Three-dimensional forms sewn by Collura and Shaffer's drawing.
“Tactile Perceptions, Two Interactive Installations” presents the first iteration of works in progress by artists and Penn State School of Visual Arts faculty members Bonnie Collura and Andrew Hieronymi. On display at the Woskob Family Gallery from Oct. 27-29, Nov. 3-5 and Nov. 10-12, each day from 5-8 p.m., the exhibited projects engage notions of immersion, bodily engagement and experiential learning, as well as various processes designed to translate human gestures into art. Collura's cross-disciplinary project “Together, Tacit” aims to inspire creativity and artistic collaboration among low vision, blind and sighted people. On view is documentation of two ongoing collaborations guided by her.
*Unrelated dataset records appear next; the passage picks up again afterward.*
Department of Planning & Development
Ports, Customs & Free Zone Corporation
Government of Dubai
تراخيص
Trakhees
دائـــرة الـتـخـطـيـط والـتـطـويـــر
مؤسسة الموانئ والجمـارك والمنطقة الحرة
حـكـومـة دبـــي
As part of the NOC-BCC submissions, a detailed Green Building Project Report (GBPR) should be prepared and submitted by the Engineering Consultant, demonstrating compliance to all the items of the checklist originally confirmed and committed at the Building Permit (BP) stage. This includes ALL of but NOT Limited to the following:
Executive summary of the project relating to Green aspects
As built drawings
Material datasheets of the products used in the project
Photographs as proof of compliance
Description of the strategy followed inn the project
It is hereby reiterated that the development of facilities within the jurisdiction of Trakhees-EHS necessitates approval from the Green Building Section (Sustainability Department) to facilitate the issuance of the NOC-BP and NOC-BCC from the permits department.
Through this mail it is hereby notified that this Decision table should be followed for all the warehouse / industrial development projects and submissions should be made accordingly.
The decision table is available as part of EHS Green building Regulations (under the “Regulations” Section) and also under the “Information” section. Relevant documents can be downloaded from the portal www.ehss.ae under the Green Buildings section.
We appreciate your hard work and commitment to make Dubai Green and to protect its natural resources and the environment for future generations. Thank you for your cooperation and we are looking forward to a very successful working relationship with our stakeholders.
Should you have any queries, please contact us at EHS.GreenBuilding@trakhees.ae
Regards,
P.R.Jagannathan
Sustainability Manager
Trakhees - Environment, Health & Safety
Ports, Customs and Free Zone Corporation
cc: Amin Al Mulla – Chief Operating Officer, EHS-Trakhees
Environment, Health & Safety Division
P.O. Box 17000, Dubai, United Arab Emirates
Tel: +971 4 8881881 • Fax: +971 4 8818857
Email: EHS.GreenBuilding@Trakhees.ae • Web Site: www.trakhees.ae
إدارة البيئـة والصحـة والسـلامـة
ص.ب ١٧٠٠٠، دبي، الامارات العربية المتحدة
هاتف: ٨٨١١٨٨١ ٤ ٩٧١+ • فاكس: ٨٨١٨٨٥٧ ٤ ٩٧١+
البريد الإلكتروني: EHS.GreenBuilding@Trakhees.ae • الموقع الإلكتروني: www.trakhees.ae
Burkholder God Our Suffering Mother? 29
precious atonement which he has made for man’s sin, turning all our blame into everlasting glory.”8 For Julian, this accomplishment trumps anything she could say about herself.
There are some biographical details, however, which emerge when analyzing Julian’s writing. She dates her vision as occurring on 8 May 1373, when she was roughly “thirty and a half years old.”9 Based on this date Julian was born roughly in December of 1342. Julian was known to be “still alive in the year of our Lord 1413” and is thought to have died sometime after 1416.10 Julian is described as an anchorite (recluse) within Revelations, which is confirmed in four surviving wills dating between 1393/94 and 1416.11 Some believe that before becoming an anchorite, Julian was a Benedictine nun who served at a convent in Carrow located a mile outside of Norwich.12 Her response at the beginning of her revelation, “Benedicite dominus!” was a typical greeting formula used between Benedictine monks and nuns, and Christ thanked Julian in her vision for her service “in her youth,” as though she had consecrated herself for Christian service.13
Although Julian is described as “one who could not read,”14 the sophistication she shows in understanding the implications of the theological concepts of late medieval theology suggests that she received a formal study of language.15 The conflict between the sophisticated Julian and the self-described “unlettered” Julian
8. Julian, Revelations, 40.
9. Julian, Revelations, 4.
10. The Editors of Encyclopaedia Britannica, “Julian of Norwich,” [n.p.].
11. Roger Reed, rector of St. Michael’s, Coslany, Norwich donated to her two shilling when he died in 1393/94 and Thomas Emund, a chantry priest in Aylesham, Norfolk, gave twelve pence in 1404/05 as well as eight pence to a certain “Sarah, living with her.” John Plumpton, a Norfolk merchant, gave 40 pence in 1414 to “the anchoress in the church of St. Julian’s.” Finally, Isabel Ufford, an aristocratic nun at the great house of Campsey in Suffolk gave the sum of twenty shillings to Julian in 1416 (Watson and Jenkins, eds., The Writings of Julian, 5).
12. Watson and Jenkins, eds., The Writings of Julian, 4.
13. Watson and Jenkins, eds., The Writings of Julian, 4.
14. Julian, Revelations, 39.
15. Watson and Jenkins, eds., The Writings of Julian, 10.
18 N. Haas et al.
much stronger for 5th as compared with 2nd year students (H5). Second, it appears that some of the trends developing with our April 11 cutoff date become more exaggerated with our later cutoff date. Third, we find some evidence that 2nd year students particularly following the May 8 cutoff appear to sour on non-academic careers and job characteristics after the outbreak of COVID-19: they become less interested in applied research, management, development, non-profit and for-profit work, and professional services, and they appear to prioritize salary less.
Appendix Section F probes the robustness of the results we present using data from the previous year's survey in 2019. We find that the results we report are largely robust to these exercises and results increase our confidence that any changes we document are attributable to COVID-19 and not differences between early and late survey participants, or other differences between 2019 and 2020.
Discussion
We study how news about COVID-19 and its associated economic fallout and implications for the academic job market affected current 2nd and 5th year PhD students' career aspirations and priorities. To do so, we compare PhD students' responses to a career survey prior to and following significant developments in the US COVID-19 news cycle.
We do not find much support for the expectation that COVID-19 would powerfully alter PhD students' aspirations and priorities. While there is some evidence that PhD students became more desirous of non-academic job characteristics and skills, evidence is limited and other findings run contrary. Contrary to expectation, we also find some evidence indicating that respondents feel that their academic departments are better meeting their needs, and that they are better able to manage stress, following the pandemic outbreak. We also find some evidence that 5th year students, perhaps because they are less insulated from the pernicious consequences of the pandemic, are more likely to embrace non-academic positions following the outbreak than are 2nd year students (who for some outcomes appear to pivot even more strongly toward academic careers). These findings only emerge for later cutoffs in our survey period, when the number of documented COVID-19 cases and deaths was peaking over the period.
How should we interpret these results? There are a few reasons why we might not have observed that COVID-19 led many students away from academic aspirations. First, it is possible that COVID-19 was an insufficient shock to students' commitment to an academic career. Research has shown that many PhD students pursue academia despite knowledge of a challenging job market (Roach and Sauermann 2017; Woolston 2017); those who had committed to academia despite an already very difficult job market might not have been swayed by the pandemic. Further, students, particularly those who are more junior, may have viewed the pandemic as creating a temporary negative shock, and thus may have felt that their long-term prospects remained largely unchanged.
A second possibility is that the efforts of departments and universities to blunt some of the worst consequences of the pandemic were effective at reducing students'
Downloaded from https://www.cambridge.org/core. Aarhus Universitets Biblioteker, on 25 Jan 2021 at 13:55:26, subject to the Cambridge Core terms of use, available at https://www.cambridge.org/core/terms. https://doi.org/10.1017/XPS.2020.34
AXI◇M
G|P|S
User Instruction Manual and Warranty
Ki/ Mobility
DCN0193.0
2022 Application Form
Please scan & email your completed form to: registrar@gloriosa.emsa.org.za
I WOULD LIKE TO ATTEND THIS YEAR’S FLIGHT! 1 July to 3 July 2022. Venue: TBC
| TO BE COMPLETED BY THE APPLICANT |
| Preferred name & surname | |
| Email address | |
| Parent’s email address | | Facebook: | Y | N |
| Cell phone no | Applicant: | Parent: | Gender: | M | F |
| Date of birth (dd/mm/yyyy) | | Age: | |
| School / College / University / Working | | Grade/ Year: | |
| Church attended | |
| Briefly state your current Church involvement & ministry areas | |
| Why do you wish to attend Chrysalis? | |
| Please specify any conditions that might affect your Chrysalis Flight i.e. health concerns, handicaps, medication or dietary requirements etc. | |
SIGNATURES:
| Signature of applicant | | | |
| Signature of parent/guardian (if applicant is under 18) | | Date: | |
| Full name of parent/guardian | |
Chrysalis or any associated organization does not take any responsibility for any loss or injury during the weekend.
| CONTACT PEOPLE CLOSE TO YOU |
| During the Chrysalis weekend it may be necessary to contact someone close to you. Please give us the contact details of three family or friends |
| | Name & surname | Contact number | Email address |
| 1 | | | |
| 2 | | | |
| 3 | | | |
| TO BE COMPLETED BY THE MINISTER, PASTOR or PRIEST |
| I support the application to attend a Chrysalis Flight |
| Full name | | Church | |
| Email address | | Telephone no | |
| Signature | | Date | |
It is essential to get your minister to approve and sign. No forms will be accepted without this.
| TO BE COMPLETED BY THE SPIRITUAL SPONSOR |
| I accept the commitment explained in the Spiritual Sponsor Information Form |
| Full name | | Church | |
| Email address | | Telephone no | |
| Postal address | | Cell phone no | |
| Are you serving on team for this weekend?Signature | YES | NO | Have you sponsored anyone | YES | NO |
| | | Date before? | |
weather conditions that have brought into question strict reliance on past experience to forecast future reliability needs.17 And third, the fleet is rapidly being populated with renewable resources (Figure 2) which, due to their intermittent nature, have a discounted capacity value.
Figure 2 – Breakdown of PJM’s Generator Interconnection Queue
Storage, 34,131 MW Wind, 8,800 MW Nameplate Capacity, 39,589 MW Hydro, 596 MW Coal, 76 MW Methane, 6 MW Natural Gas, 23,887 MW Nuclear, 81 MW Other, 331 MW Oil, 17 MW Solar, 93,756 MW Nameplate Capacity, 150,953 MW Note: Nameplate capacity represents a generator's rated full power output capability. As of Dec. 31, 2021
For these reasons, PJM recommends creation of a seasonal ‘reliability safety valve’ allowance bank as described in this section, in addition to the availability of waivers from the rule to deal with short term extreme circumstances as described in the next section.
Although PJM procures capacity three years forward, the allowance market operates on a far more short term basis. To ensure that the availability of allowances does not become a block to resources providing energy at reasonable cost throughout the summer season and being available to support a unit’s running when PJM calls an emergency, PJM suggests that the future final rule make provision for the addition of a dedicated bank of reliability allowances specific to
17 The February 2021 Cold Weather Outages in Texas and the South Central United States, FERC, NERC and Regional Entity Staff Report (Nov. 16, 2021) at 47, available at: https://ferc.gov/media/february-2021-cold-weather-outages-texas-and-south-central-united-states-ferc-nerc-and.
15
One workflow employs a haptic, virtual reality glove developed by students in the College of Engineering at Penn State, which uses a vibrational feedback system that simulates a sense of sculpting in virtual space. Movements by the visually impaired participants get translated as three-dimensional marks. The virtual shapes are 3D printed and become hands-on models, which in turn are used by the sighted and visually impaired team members as springboards to collaboratively fabricate new forms. The other project presented in the gallery is an analog collaboration between Laura Shaffer and Collura. Three-dimensional forms are sewn by Collura and then felt by Shaffer. Seams, textures and edges on these forms inspire pencil drawings, led through Shaffer’s memory and hand movement. These drawings are shared with Collura, generating newly designed textiles inspired by Shaffer’s two-dimensional lines. Hieronymi's “CONTACT” is an installation game about motion, interaction, perception and the aesthetic sensation of coordinated skill. Hieronymi develops installation games in which custom input systems requiring whole-body engagement challenge participants to make sense of the game environment. In “CONTACT,” a single-player installation, oversized dual controllers encourage participants to interact with circular cell-like shapes displayed on a wall projection. Through its hard-to- maneuver controllers, sparse visuals and limited player actions, as well as little sense of reward and progress, “CONTACT” highlights the tension that human-computer interfaces impose on us between freedom of action and confinement within a ruled digital game space.